When you were a child, some people said that your parents don't want you anymore, and it will give you a lot of fear. Mom and Dad tell you that if you don't want you again, you may immediately give up the toys or snacks you want, and your fears will overcome your other needs. Your parents don't expect anything from you, and your parents leave you in a deep sense of fear and worthlessness when you're in a difficult situation and don't care about you.
Children who take a leave of absence from school and are tired of school is a crisis for the family, both dangerous and organic, but more importantly, it contains opportunities for change. If parents don't give up, children will regain their courage in love and trust and create miracles together. The parent's renunciation will further validate the unreasonable negative core belief in the child's heart, that is, "I am unlovable, I am incompetent, I have no future". If this belief is constantly reinforced, it will be difficult for children to return to normal life and Xi.
In the process of helping children get out of the state of suspension and disgust, we must protect children's fragile minds, we must make fewer mistakes, and less mistakes are the best protection for children. An important way to avoid making mistakes is to learn Xi, especially with an experienced and productive teacher and team Xi Before mastering the method, it is best for parents not to mess around.
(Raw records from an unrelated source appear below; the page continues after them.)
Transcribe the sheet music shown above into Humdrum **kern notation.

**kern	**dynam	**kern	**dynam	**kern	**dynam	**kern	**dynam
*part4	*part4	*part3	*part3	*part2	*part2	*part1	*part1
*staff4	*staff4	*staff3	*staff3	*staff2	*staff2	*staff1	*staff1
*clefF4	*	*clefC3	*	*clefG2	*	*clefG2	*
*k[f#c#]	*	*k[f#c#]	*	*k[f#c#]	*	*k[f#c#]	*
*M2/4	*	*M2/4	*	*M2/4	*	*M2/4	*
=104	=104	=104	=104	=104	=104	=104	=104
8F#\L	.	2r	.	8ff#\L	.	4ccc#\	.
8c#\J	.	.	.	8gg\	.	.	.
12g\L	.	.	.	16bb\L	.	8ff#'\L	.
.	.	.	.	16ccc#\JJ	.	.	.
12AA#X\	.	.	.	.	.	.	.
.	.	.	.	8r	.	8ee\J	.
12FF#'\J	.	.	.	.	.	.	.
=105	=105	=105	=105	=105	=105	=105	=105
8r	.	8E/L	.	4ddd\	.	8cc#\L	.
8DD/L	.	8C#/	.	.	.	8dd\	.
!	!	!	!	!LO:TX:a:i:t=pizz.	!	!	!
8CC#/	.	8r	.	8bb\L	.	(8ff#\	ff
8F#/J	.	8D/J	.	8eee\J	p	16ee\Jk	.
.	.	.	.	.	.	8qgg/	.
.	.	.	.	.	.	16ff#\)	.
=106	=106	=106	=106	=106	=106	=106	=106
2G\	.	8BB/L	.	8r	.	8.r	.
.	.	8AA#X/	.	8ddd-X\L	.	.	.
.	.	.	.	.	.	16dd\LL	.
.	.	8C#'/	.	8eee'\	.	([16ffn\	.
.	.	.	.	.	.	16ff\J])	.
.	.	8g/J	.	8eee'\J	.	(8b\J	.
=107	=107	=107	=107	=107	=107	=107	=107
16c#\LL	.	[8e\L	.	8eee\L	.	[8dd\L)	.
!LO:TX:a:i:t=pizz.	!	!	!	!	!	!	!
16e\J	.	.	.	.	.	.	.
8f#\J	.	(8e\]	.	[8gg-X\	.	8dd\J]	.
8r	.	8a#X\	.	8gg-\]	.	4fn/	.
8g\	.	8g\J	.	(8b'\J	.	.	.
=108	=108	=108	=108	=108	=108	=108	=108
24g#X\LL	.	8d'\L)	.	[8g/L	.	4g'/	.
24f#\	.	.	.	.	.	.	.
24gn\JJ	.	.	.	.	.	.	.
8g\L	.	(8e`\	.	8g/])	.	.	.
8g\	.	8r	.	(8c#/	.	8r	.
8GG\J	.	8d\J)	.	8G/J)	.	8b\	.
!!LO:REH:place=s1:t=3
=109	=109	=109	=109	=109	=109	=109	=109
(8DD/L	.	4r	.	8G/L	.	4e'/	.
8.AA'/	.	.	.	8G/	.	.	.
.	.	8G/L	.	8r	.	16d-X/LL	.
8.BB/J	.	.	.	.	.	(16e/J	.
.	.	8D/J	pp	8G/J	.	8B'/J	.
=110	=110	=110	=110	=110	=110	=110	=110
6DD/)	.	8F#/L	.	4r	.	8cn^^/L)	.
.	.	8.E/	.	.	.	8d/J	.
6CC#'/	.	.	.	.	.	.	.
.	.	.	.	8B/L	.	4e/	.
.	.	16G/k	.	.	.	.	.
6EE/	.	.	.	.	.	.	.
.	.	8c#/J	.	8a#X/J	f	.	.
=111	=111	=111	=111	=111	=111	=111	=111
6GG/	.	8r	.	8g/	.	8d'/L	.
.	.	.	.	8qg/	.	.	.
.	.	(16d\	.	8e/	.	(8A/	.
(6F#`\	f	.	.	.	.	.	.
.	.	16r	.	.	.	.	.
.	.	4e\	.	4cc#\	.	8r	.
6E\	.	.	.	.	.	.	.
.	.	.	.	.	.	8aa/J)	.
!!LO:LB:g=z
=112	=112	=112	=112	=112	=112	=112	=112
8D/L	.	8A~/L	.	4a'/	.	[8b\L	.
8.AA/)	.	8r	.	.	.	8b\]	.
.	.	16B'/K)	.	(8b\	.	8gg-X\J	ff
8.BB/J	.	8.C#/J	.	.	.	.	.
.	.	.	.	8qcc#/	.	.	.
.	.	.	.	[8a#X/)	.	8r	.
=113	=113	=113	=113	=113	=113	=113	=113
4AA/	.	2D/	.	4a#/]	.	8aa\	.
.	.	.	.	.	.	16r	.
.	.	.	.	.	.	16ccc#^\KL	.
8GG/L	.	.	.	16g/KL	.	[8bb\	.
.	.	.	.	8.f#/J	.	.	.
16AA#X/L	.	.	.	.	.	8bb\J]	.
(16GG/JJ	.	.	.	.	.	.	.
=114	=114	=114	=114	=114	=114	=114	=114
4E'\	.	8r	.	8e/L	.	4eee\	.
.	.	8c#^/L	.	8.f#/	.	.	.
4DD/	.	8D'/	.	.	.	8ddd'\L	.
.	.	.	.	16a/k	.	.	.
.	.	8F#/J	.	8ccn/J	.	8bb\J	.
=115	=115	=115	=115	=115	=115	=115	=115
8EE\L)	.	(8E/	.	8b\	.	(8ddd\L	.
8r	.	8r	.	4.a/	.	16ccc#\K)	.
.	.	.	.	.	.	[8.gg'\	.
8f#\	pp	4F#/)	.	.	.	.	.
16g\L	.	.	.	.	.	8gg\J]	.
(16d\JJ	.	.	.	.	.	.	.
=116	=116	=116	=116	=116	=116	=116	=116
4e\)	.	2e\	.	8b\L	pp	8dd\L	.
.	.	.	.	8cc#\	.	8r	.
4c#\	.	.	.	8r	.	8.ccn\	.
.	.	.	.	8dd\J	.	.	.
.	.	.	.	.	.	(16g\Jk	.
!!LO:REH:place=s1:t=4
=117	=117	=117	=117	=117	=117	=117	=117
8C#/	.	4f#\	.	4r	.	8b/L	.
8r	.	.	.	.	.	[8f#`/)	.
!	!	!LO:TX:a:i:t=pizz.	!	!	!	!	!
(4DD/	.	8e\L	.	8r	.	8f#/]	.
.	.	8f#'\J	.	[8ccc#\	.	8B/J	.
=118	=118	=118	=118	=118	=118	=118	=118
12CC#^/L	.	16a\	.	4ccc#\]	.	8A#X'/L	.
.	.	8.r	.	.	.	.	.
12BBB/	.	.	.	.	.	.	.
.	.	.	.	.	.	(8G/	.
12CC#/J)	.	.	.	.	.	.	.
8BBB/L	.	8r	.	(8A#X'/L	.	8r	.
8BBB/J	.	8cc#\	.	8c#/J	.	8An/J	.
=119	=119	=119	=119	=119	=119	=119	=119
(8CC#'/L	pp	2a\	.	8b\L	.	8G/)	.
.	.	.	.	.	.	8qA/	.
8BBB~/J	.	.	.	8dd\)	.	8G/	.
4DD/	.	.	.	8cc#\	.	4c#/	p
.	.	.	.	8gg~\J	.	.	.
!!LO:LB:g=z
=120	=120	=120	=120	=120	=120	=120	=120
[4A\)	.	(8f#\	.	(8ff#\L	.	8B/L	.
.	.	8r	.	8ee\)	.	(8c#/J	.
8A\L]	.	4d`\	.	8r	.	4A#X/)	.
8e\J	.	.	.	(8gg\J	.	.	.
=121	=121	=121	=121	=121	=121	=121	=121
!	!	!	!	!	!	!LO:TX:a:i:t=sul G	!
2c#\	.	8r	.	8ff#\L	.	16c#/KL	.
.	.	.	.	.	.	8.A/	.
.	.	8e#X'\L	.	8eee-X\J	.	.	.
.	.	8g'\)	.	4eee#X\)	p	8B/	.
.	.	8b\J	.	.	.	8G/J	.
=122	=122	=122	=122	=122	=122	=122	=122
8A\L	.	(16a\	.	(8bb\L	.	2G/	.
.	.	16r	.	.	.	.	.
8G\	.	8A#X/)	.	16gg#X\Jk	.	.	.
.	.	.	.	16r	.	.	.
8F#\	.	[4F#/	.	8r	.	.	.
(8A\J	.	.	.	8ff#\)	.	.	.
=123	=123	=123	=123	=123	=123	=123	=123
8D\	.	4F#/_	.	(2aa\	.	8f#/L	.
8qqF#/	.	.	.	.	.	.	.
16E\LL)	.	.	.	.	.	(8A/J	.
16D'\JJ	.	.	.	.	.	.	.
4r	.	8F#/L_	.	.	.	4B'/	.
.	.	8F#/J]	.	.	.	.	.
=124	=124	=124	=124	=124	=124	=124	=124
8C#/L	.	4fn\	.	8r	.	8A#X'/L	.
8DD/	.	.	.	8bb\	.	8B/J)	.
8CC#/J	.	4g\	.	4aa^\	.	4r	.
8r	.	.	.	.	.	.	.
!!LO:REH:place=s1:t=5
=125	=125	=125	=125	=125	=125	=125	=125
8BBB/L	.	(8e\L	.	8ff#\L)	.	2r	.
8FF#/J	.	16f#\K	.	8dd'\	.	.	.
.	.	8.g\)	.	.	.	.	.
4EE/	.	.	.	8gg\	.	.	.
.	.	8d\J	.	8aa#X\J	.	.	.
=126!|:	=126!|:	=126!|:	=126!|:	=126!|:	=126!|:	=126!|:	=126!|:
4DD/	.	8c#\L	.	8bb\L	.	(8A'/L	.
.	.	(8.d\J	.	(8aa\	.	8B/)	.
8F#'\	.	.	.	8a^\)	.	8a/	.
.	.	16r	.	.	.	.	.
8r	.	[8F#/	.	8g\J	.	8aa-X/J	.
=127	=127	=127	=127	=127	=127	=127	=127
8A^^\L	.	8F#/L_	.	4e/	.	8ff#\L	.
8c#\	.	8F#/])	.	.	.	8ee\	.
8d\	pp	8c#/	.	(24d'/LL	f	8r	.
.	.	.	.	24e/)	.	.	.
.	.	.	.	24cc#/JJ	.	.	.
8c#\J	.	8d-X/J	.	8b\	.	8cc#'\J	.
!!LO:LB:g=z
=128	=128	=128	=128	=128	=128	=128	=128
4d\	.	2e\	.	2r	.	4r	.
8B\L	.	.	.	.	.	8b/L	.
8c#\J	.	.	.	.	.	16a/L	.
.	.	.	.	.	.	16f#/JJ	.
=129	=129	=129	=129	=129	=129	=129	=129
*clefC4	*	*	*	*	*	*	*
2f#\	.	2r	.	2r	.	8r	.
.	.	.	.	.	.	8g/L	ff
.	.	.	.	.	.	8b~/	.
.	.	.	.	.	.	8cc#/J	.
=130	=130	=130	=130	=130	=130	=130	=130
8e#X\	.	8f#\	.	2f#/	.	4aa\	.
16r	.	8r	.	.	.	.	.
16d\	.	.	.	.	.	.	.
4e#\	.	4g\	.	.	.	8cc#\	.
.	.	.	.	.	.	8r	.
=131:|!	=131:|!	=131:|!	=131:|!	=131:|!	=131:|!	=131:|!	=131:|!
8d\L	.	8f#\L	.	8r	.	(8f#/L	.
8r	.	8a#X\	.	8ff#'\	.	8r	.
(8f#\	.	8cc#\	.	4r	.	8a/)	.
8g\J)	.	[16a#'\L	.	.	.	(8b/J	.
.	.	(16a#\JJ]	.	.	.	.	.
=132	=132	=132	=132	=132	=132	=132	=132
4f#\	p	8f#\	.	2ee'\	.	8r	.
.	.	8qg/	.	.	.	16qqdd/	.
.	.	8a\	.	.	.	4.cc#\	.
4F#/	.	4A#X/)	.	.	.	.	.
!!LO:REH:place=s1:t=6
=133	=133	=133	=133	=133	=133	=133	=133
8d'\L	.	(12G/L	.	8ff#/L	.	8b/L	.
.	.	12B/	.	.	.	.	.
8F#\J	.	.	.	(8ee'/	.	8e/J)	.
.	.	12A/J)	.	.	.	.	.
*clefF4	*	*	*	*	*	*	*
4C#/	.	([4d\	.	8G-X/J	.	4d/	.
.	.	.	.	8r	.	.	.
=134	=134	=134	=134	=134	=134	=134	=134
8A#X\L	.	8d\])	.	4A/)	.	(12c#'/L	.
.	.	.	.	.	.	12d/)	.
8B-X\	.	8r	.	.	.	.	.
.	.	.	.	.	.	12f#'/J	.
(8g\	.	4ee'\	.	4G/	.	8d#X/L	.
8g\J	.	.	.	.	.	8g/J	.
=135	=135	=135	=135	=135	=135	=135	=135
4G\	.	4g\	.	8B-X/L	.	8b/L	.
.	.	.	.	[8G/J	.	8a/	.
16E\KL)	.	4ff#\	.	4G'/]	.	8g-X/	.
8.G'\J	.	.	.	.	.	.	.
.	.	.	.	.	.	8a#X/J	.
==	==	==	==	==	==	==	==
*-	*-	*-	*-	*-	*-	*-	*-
Psychologist Honey said: "Parents' inappropriate, unloving behavior can cause harm to children, which we call basic evils;It will form the child's basic hostility, but the child cannot show hostility to his parents, only hide or suppress it in his heart, so the child will have basic anxiety;This kind of anxiety will generalize in the face of society and other people and things, which is the root cause of children's psychological problems.
For parents who take a break from school, your influence on your child depends on how much they trust you. You want your child's trust in you, and you really can't do the three things above.
Provide you with a better solution
Change your child first changes himself.
Be the best role model for your children.